Re: [Math] rolling calculations with lag

Wendy Smoak
On 10/3/07, Bradford Cross <[hidden email]> wrote:

> OK, I have created a patch...I tried to follow the instructions to file a
> bug on bugzilla but i can't seem to find the right place to file a new bug
> to either commons or commons math.
>
> I wonder if someone could help me out.

Start here for [math]: http://commons.apache.org/math/issue-tracking.html

--
Wendy

---------------------------------------------------------------------
To unsubscribe, e-mail: [hidden email]
For additional commands, e-mail: [hidden email]

Reply | Threaded
Open this post in threaded view
|

Re: [Math] rolling calculations with lag

Phil Steitz
In reply to this post by Bradford Cross
On 10/3/07, Bradford Cross <[hidden email]> wrote:
> OK, I have created a patch...I tried to follow the instructions to file a
> bug on bugzilla but i can't seem to find the right place to file a new bug
> to either commons or commons math.
>
> I wonder if someone could help me out.
>

Sorry for the response latency and sorry if you were led to Bugzilla
by the incorrect link that I just noticed on
http://commons.apache.org/math/developers.html.  I will fix that.

* **Short-answer chart tasks**
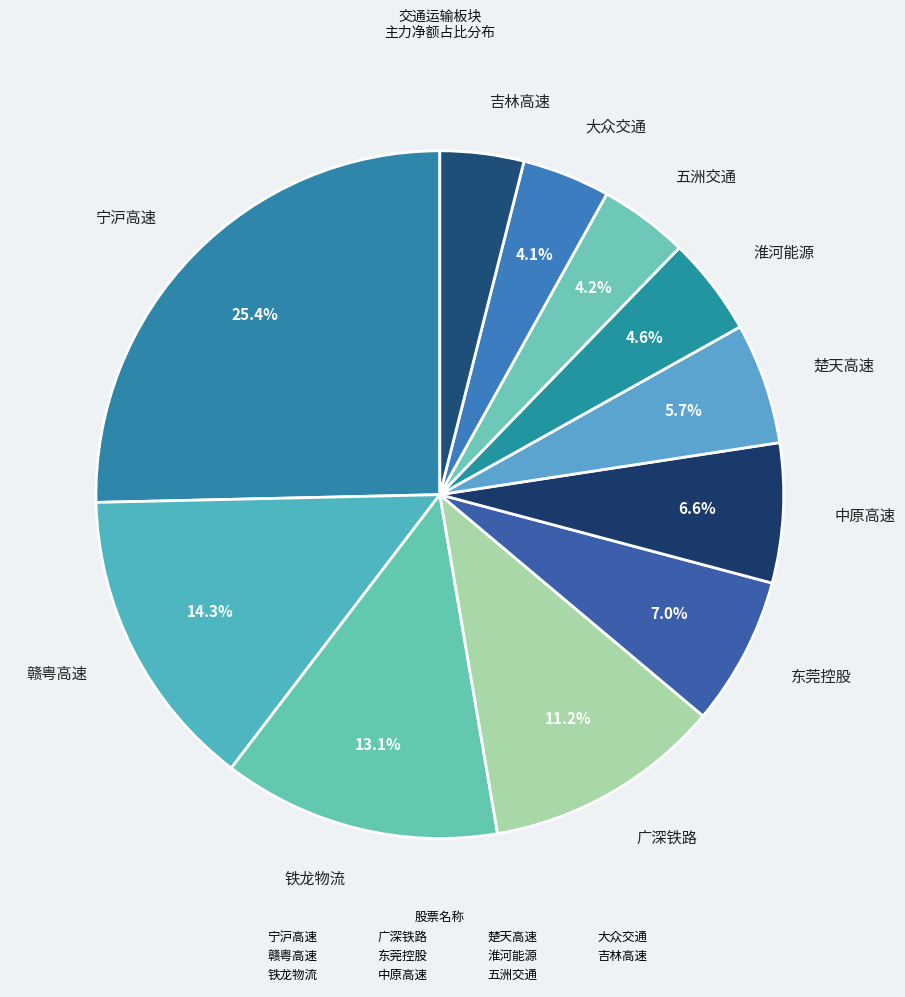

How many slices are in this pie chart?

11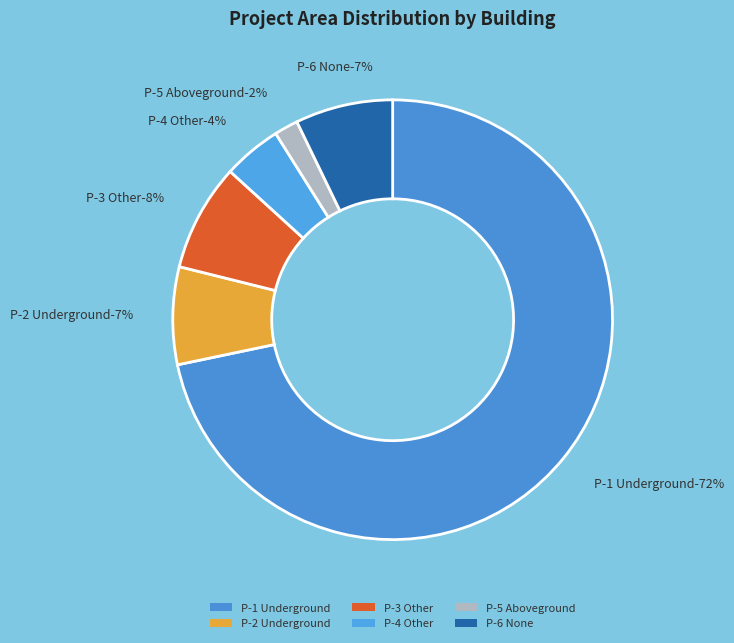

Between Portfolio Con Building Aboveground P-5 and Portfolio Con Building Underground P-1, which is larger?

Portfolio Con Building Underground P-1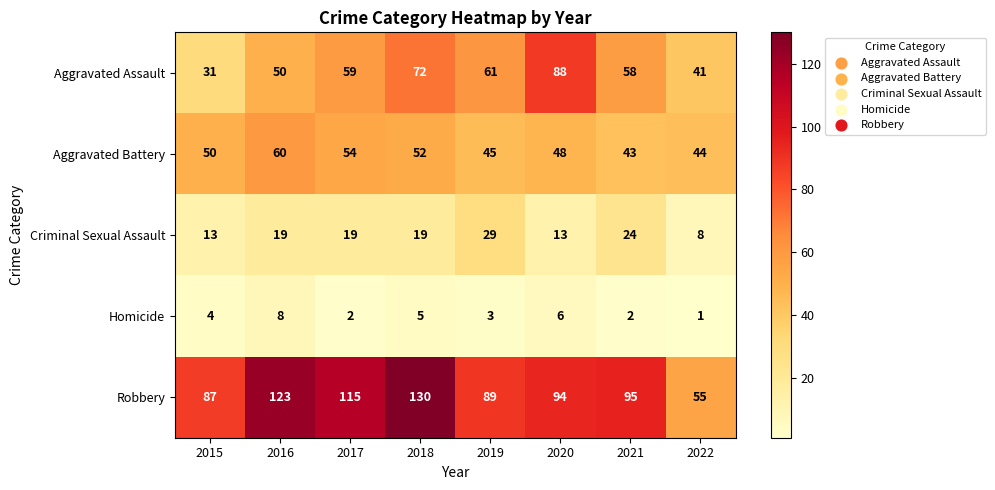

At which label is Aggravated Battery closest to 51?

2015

* **The task**
Please answer these questions about the thread on rolling calculations with lag:
1. On which system did Bradford Cross try to file a bug?
2. What address does Wendy give as the starting point for [math]?
3. On which page did Phil Steitz notice an incorrect link?

* **Result below**
1. Bugzilla
2. http://commons.apache.org/math/issue-tracking.html
3. http://commons.apache.org/math/developers.html